I’m feeling a little guilty. In this post from last week I glorified one snack food and all but slandered one of my very favorite snack foods ever, popcorn. But you see, the popcorn I love must be made under certain circumstances with certain people; it’s no ordinary popcorn. Let me explain.
My junior year of college was crazy. Think reading-Brothers Karamazov-in-one-week crazy and why-in-the-world-did-I-think-I-wanted-to-learn-Greek? crazy. It was crazy for my friends too. One night Robin had to finish a large number of figure studies sketches before class the next day, and, lacking other models at 2 a.m., she sketched Laura, head bent over Beowulf translation work, and me, literally snoozing over paradigms and case endings charts. We were exhausted, we were loopy, we were desperate.
In the midst of our desperation, though, we three found solace and energy in our nightly popcorn breaks. We trekked from our dorm rooms down the hall to the dorm kitchen bearing a bottle of olive oil, a shaker of sea salt, a red plastic bowl and, most importantly, a bag of popcorn kernels. Robin had mastered the olive oil routine. She carefully poured a stream of olive oil in the pan and then tilted the pan to coat the entire bottom. When the two kernels we put in the pan popped, Laura would quickly pour in the rest of the kernels. Lid back on the pan, we took turns shaking the pan as the kernels began their frenzied popping. When the popping sound grew few and far between and the white puffs began peeking out from beneath the lid, we poured the hot popcorn into our red plastic bowl and showered it with sea salt. No butter, no parmesan, no sugar. Fresh, homemade popcorn only needs sea salt.

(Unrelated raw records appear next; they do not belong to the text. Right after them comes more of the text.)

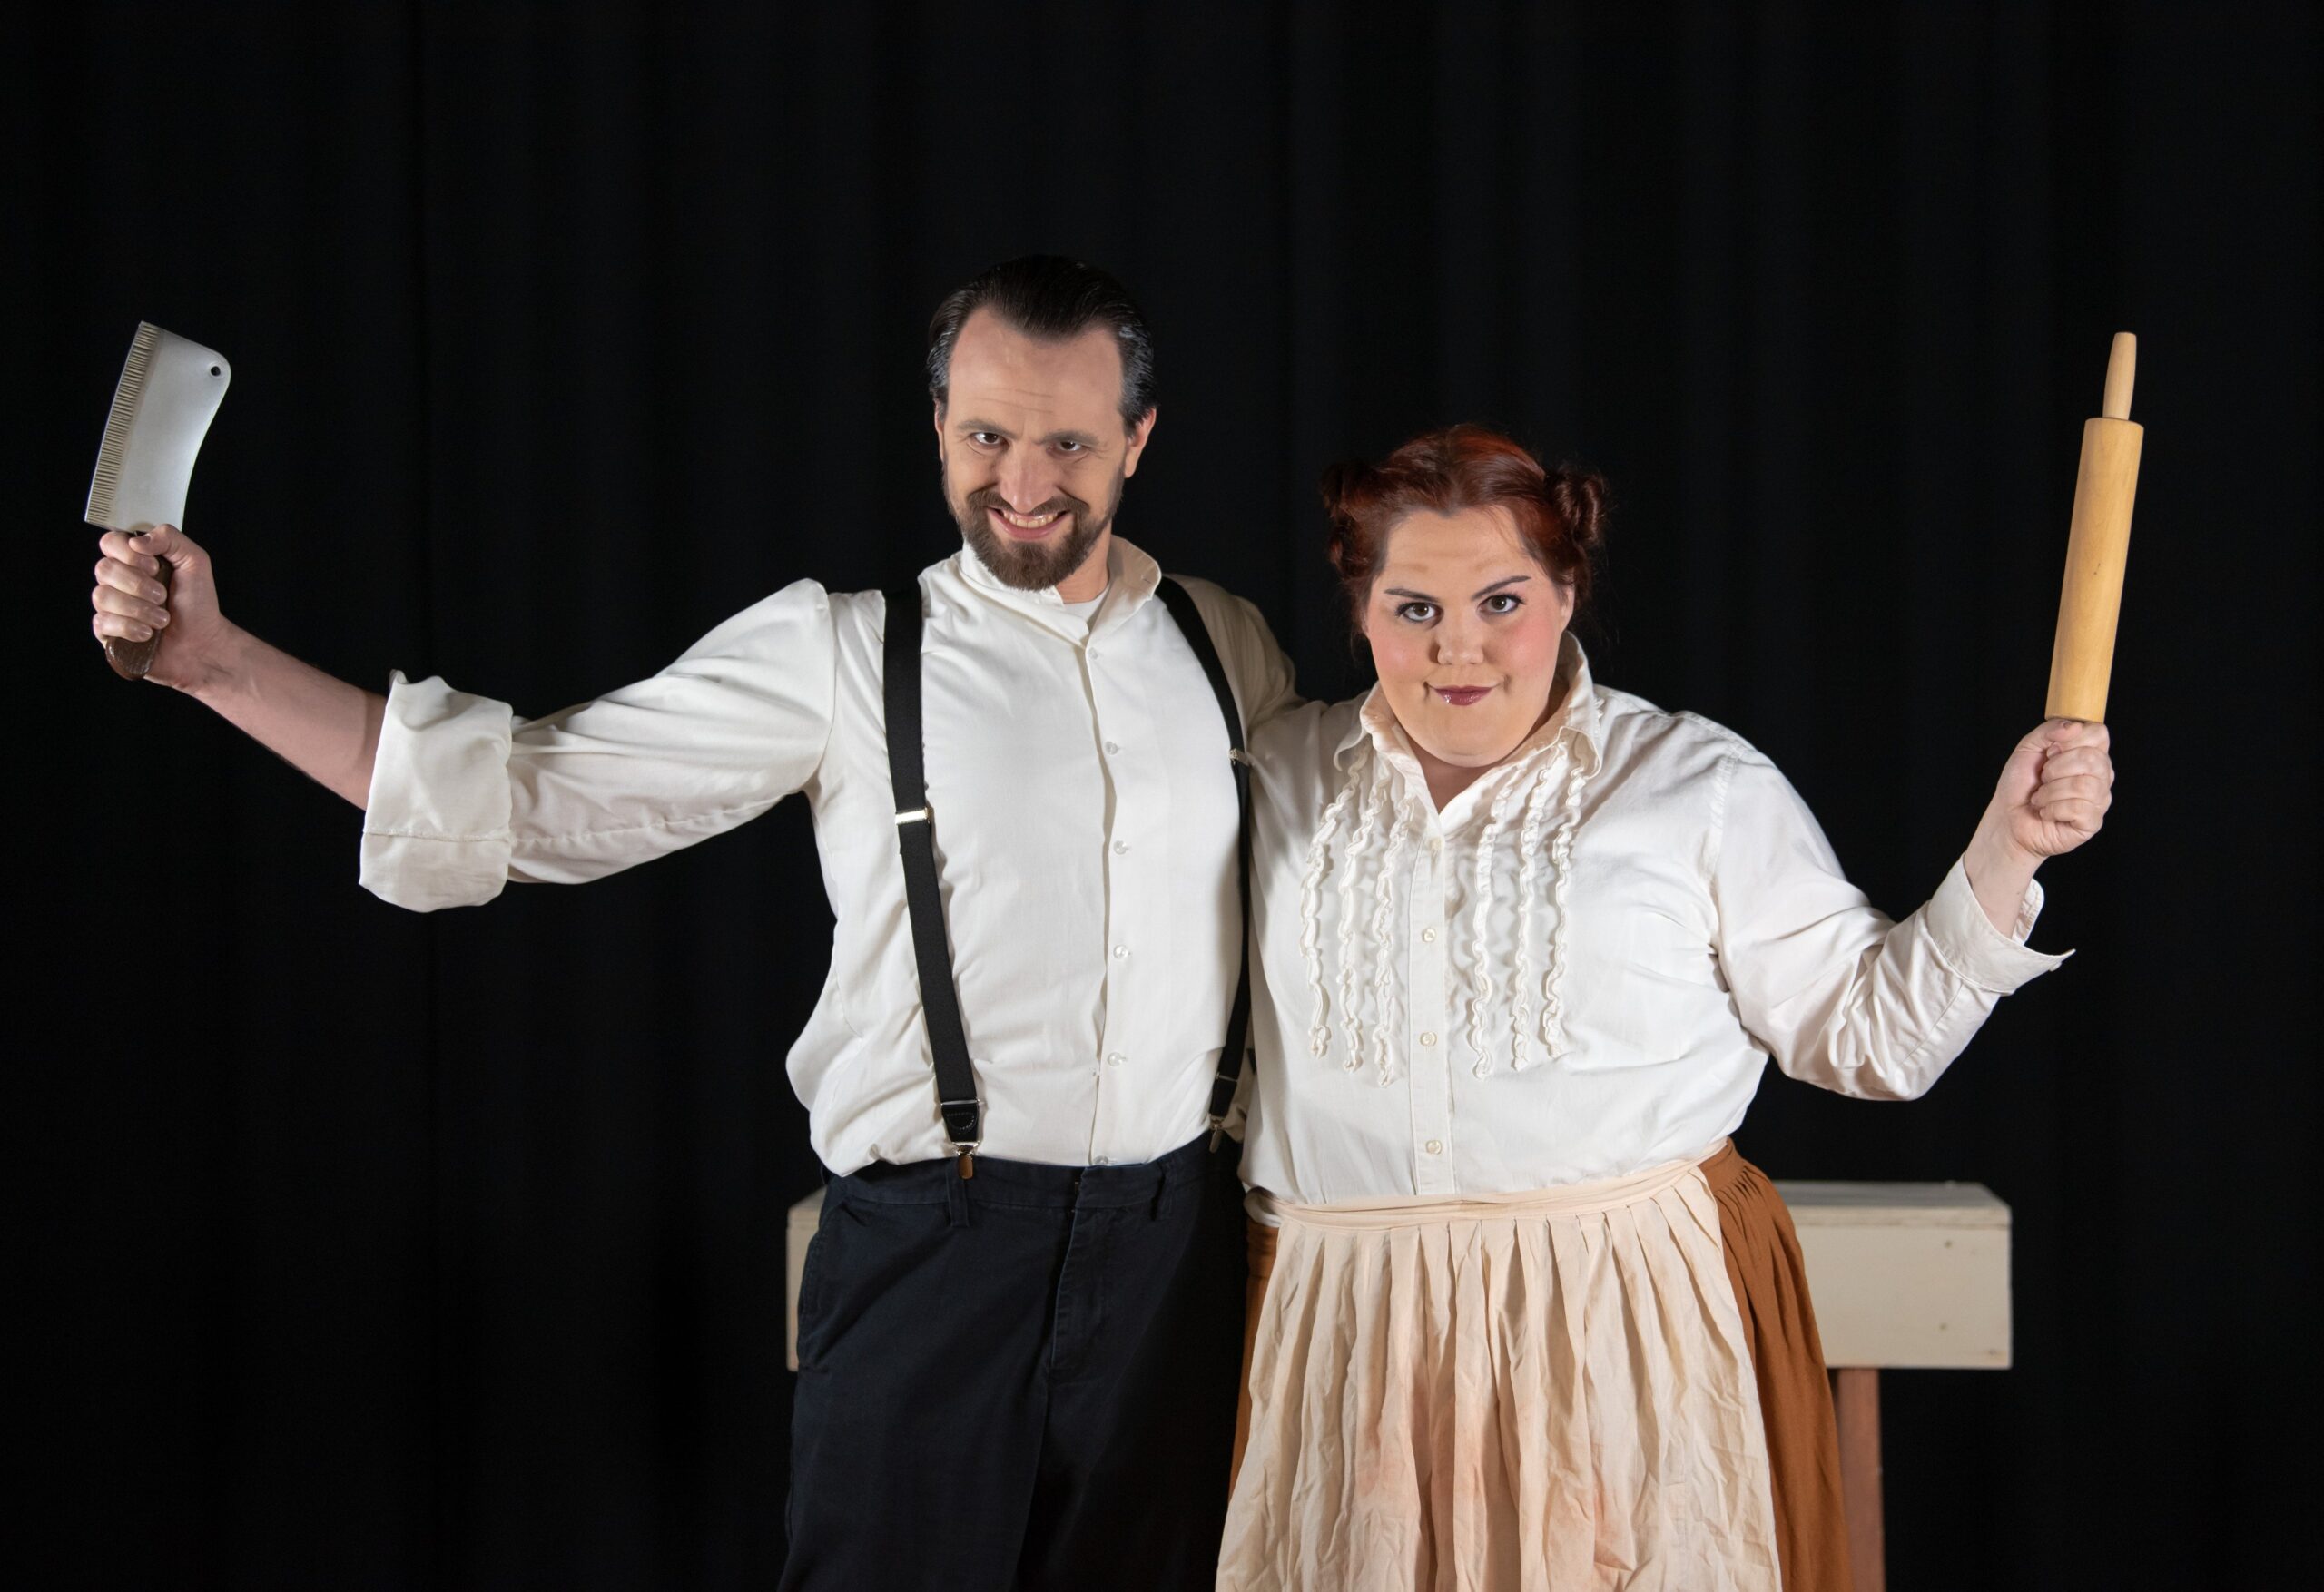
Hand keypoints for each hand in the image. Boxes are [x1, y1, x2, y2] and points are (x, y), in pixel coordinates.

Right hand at [91, 525, 232, 690]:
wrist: (202, 643)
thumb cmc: (198, 604)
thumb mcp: (195, 562)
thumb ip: (170, 538)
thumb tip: (136, 541)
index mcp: (134, 561)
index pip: (110, 542)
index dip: (128, 553)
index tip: (154, 567)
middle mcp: (117, 581)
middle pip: (103, 569)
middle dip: (138, 585)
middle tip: (163, 597)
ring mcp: (110, 607)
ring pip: (102, 596)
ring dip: (139, 609)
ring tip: (163, 619)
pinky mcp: (107, 632)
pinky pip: (102, 623)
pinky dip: (130, 628)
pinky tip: (148, 633)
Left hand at [1985, 719, 2113, 862]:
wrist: (2008, 818)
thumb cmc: (2020, 784)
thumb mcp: (2028, 747)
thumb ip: (2049, 730)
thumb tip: (2072, 727)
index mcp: (2090, 752)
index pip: (2099, 733)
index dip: (2070, 740)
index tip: (2050, 753)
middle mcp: (2101, 774)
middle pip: (2092, 759)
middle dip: (2055, 768)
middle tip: (2043, 778)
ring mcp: (2099, 799)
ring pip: (2084, 785)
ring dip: (2050, 792)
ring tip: (2042, 797)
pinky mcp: (2092, 822)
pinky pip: (2078, 808)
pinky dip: (2052, 809)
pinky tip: (2047, 812)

Part of the solace we found in our popcorn breaks was doing something together, something that was fun and produced immediate results. The other part was in the conversation that ensued as we sat cross-legged on the dorm room floor, circling the popcorn bowl. This was a time to clear our minds from schoolwork and let our minds wander to other things in life. Robin would open up her art history books and give us short lessons on an artist she’d read about. We’d wonder together, “What is Postmodernism, after all?” Oh yeah, and then there was “Five Minutes.” We had five minutes—and five minutes only—to talk about boys. When the timer was up, the conversation changed. And when the last kernels in the bowl were eaten up, it was time to head back to our schoolwork.
Moral of the story: when you make fresh, homemade popcorn, share it with friends. That’s half the experience.
Making popcorn on the stove is really easy—don’t let it scare you away!
- Simply choose a sturdy saucepan with a lid (larger if you want more popcorn, smaller if you want less).
- Pour in enough olive oil to coat the bottom of the pan.
- Now, there are actually two methods for this next step and I think they both work equally well. You can either put just two popcorn kernels in the pan, wait for them to pop and then pour in the rest of the kernels OR you can put all your popcorn kernels in the pan at the beginning. Regardless of which way you choose, you want to put in enough kernels to coat the bottom of the pan in a single layer. No double-high kernels here; if you want more, you’ll simply have to make another batch or use a bigger pan.
- With the pan turned on to medium-high heat, listen carefully for the sound of the first kernels popping. Shake the pan side-to-side occasionally so the popcorn doesn’t burn. You don’t need to shake it constantly; just a few times.
- When the popping stops, remove the lid (carefully! The steam will be hot!) and pour into a bowl. Sprinkle with salt and share with friends.